Werring DJ, Dehbi H-M, Ahmed N, et al. Optimal timing of anticoagulation after acute ischaemic stroke with atrial fibrillation (OPTIMAS): a multicentre, blinded-endpoint, phase 4, randomised controlled trial. The Lancet. 2024;404 (10464): 1731-1741.
Gli anticoagulanti orali sono altamente efficaci nella prevenzione secondaria dopo ictus ischemico o attacco ischemico transitorio in pazienti con fibrillazione atriale. Tuttavia, vi è ancora incertezza sul fatto che una somministrazione precoce della terapia con anticoagulanti orali non solo prevenga eventi ischemici ricorrenti ma sia anche sicura riguardo alle complicanze emorragiche. Studi randomizzati e controllati che hanno portato all’approvazione degli anticoagulanti orali non antagonisti della vitamina K (NOAC) hanno escluso i pazienti con recente ictus ischemico e studi osservazionali su questo argomento hanno prodotto risultati eterogenei. A due studi randomizzati precedentemente pubblicati, lo studio ELAN e lo studio TIMING, che mostravano un beneficio maggiore sia in termini di beneficio che in termini di sicurezza, nei pazienti che iniziavano la terapia anticoagulante orale precocemente con NOACs rispetto a quelli che iniziavano la terapia più tardivamente, si aggiunge un terzo studio randomizzato, lo studio OPTIMAS (Optimal timing of anticoagulation after acute ischemic stroke with atrial fibrillation) che va verso la stessa direzione.

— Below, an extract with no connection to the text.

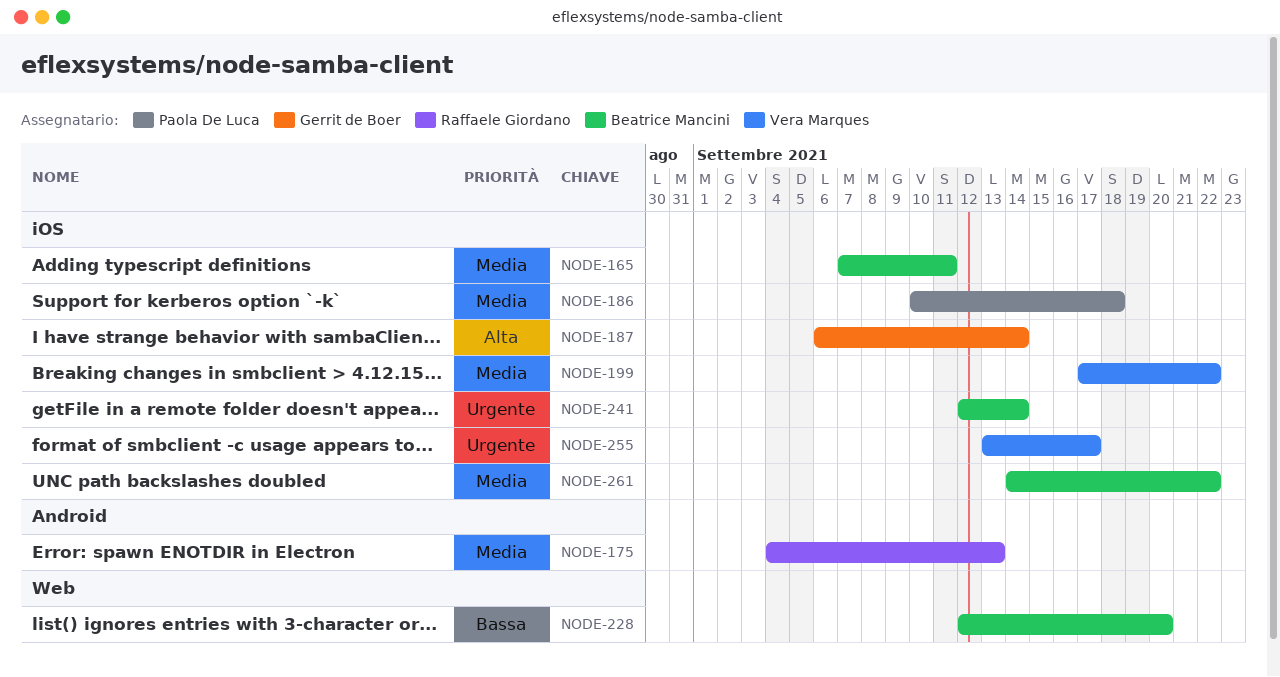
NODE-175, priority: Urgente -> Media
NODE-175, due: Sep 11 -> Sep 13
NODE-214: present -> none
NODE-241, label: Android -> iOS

Lo studio OPTIMAS ha incluso 3.621 pazienti e mirava a determinare se l’inizio precoce della terapia anticoagulante fosse effettivamente non inferiore all’attuale pratica clinica di ritardare l’inizio dei NOAC di una o due settimane. Condotto in 96 centri, lo studio OPTIMAS ha randomizzato i pazienti in due gruppi: un gruppo di inizio precoce della terapia con NOAC (entro quattro giorni dall’insorgenza dell’ictus) o un gruppo ritardato (7-14 giorni dopo l’ictus). L’outcome primario era il composito di ictus ischemico ricorrente, emorragia intracranica, ictus non classificabile o embolia sistemica a 90 giorni dall’inizio.

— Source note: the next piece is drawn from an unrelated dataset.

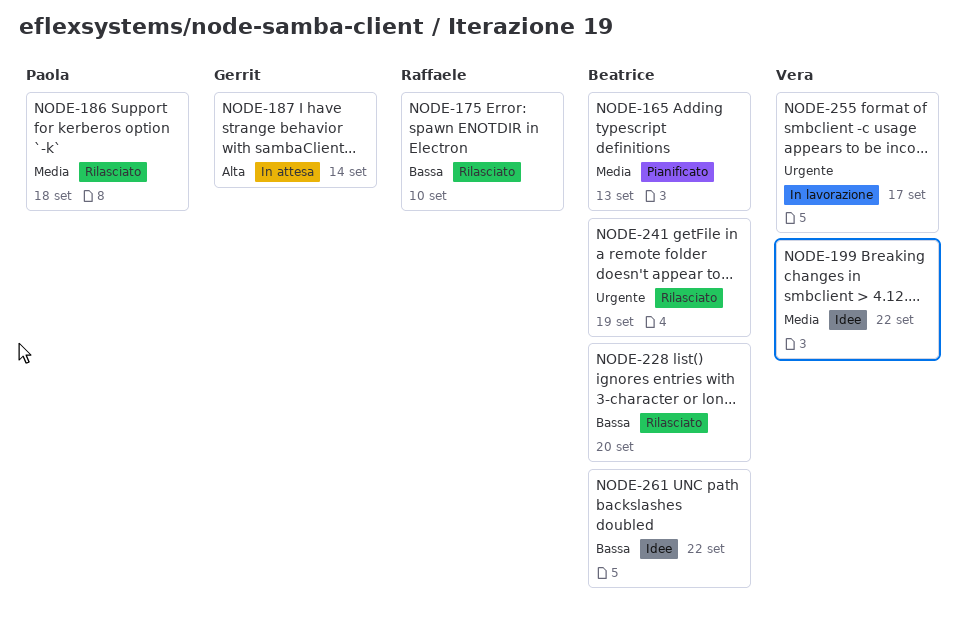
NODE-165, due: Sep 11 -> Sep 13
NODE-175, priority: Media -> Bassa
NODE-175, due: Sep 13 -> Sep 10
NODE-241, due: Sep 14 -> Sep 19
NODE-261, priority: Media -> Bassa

Lo studio ha messo in evidenza che l’inizio precoce dei NOAC è non inferiore (il margine di non inferiorità del 2% non è stato superato) all’inizio ritardato considerando l’endpoint primario composito. Infatti, l’avvio della terapia con NOAC entro quattro giorni dall’evento indice non ha aumentato il rischio complessivo di ictus ricorrente, emorragia intracranica o embolia sistemica rispetto all’avvio dopo una o due settimane. Come era stato messo in evidenza negli studi ELAN e TIMING, uno dei risultati più rassicuranti di OPTIMAS è stato il basso tasso di emorragia intracranica sintomatica in entrambi i gruppi. Nello specifico, solo 23 partecipanti su 3.621 (0,6%) hanno manifestato emorragia intracranica sintomatica, senza alcuna differenza significativa osservata tra i gruppi ad inizio precoce e ritardato. Inoltre, sia il gruppo di trattamento precoce che quello di trattamento tardivo hanno avuto un numero simile di ictus ricorrenti (44 nel gruppo di trattamento precoce rispetto a 42 nel gruppo di trattamento ritardato). Anche il numero di persone decedute entro 90 giorni dall’ictus era simile in ciascun gruppo.

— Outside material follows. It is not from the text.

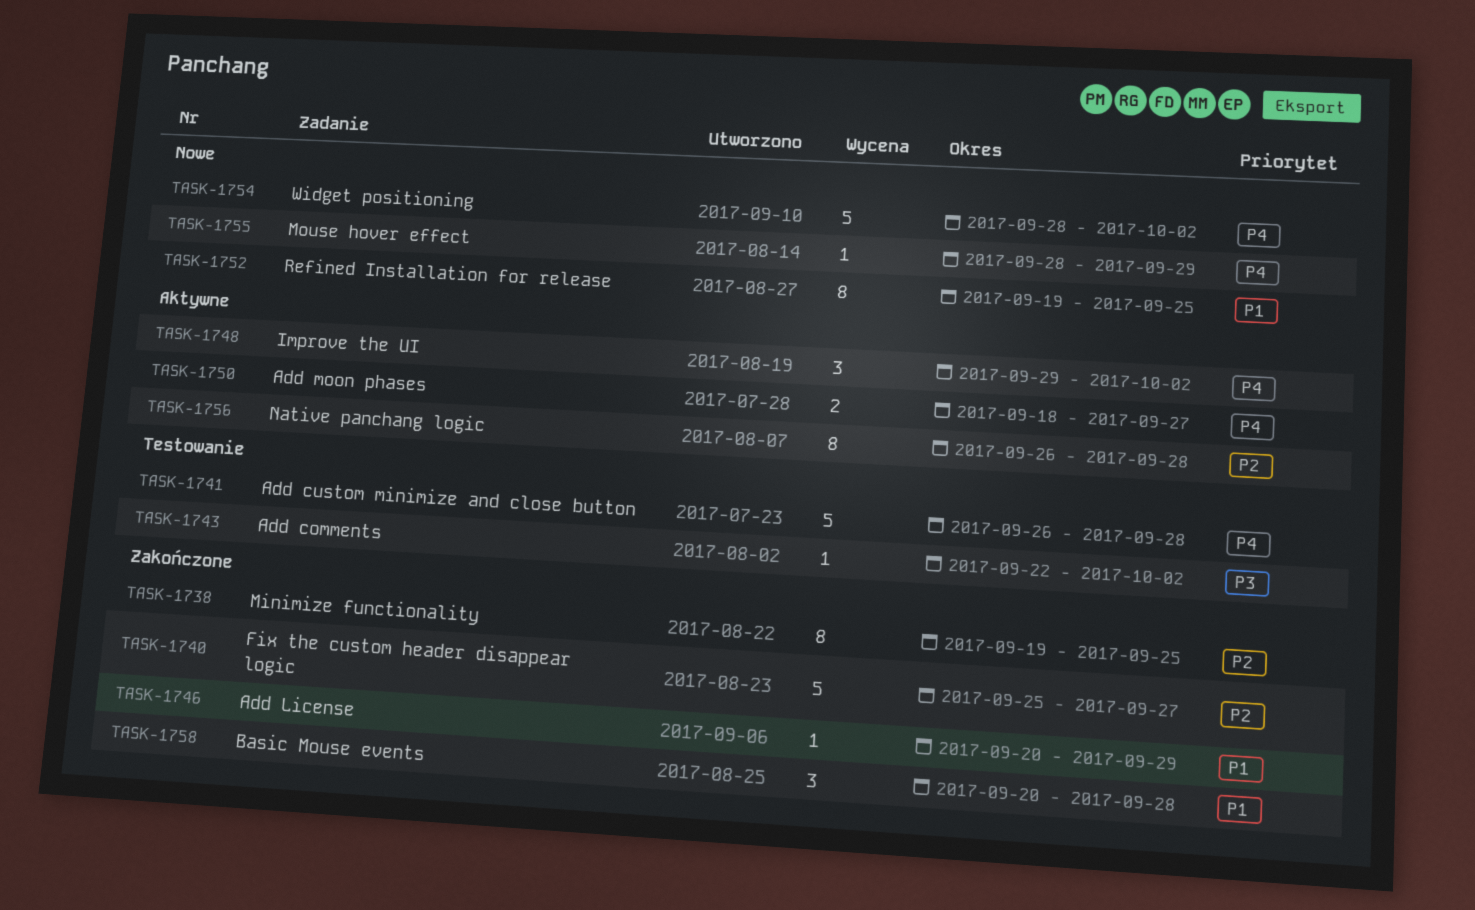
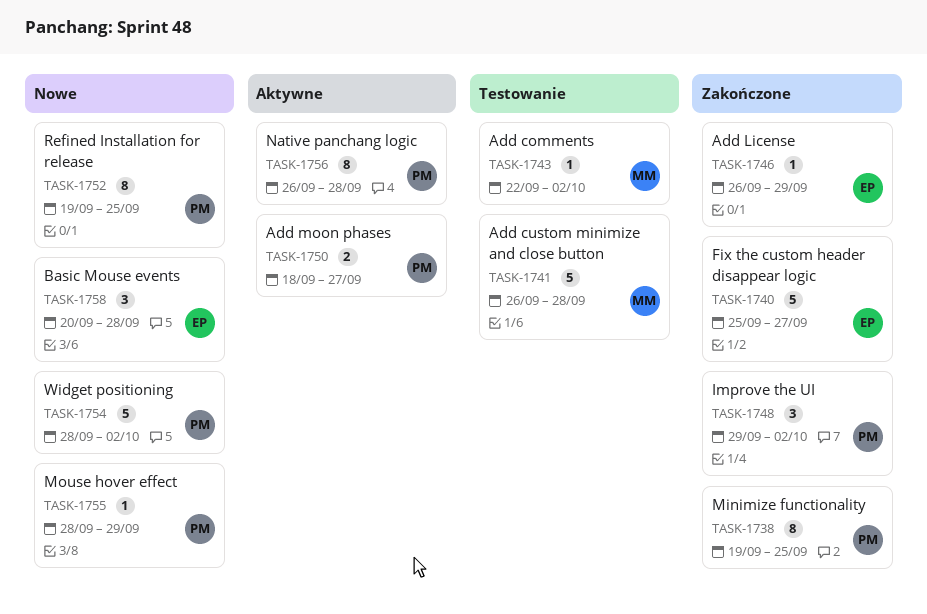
TASK-1746, start: Sep 20 -> Sep 26
TASK-1748, status: Aktywne -> Zakończone
TASK-1758, status: Zakończone -> Nowe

Questi risultati suggeriscono che, in assenza di controindicazioni, l’inizio precoce della terapia anticoagulante, pur non essendo superiore all’ inizio più ritardato, può rappresentare un approccio sicuro per un’ampia gamma di pazienti con ictus.
Nonostante i suoi punti di forza, lo studio OPTIMAS presenta dei limiti. Lo studio ha escluso i pazienti che hanno iniziato la terapia anticoagulante tra i giorni 4 e 7 dopo l’evento indice, creando un divario temporale tra i gruppi precoce e tardivo. Inoltre, nello studio sono stati inclusi pochi pazienti con ictus molto gravi o estese trasformazioni emorragiche, lasciando alcune incertezze sulla sicurezza dell’uso precoce dei NOAC in queste popolazioni ad alto rischio.
In conclusione, OPTIMAS è uno studio importante che fornisce ulteriori prove del fatto che l’inizio precoce dei NOAC dopo un ictus ischemico acuto (con l’eccezione degli ictus molto gravi e/o con trasformazione emorragica) è probabilmente sicuro dato che non sembra determinare un incremento del rischio di emorragie intracraniche, rischio che è risultato veramente basso durante tutto il follow-up dello studio.